WHAT YOU ARE ASKED TO DO: Transcribe word for word the lines below from the line with "part: (87, 645) -> (119, 691), added" through the line with "line: (511, 1289)", ends included.

SOURCE MATERIAL:
<<<<

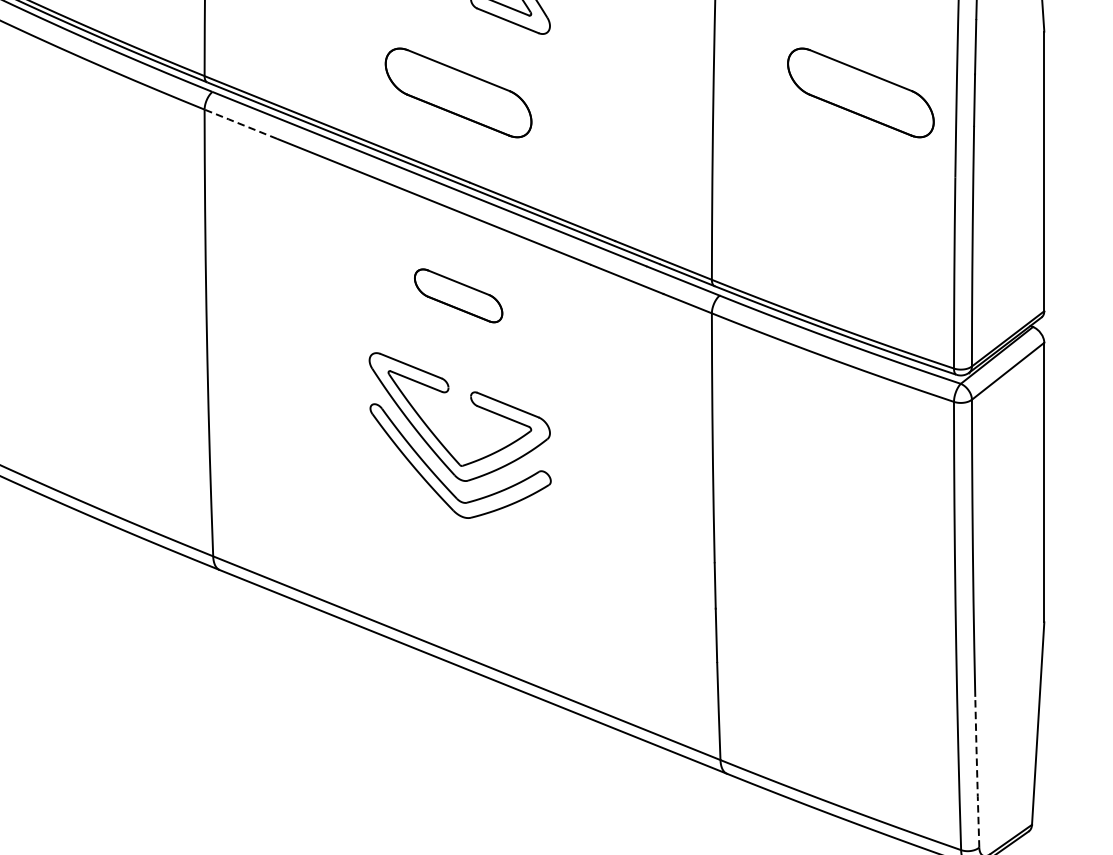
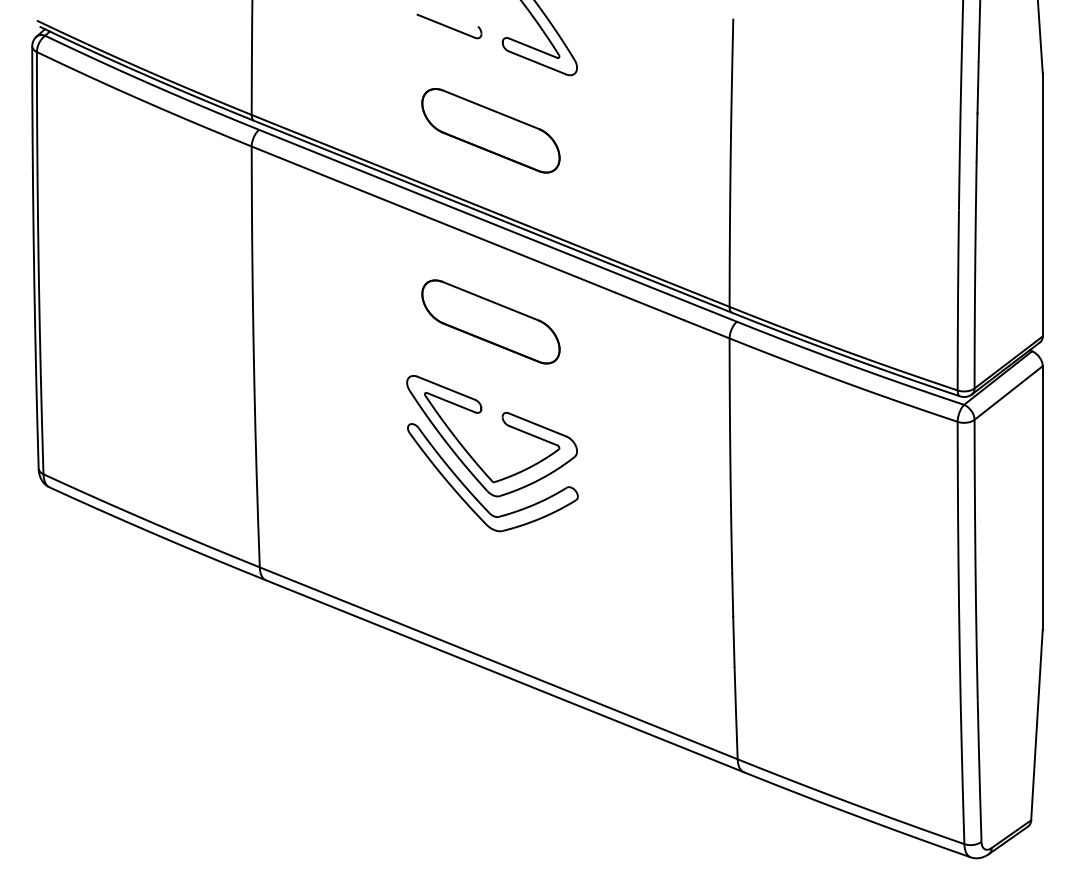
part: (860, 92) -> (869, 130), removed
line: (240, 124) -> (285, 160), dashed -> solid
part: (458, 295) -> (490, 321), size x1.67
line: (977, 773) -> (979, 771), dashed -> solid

>>>>
<<<<

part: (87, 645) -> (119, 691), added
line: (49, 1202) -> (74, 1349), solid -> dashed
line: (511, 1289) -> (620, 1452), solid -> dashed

>>>>

REPLY TO THE EXERCISE:
part: (87, 645) -> (119, 691), added
line: (49, 1202) -> (74, 1349), solid -> dashed
line: (511, 1289) -> (620, 1452), solid -> dashed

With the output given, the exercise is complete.